Document structure recognition data:
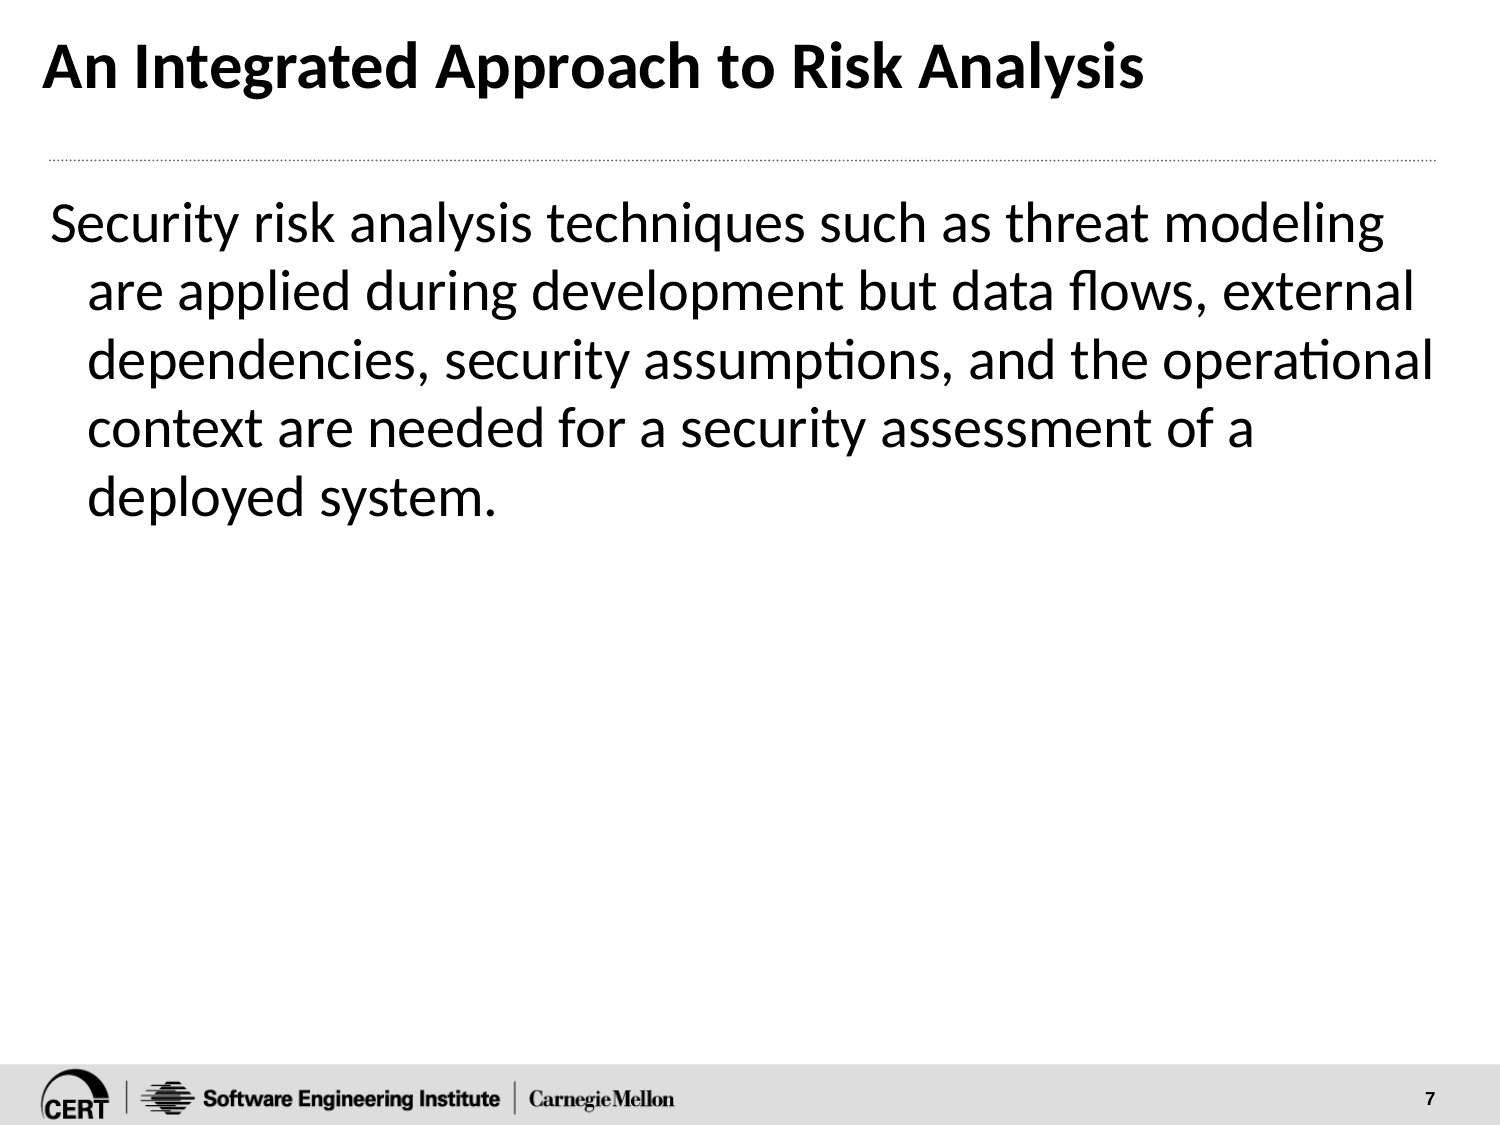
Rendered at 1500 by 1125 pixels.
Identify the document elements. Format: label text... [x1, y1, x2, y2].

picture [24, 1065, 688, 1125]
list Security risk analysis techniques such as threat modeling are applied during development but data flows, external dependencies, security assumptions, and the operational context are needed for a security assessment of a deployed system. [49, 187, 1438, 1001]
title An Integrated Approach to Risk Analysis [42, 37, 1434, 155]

■ **WHAT THIS TASK INVOLVES**: Your task is to set down every entry exactly, leaving out any picture it contains.

■ **TASK SOLUTION**:
Rendered at 1500 by 1125 pixels.
Identify the document elements. Format: label text... [x1, y1, x2, y2].

picture [24, 1065, 688, 1125]
list Security risk analysis techniques such as threat modeling are applied during development but data flows, external dependencies, security assumptions, and the operational context are needed for a security assessment of a deployed system. [49, 187, 1438, 1001]
title An Integrated Approach to Risk Analysis [42, 37, 1434, 155]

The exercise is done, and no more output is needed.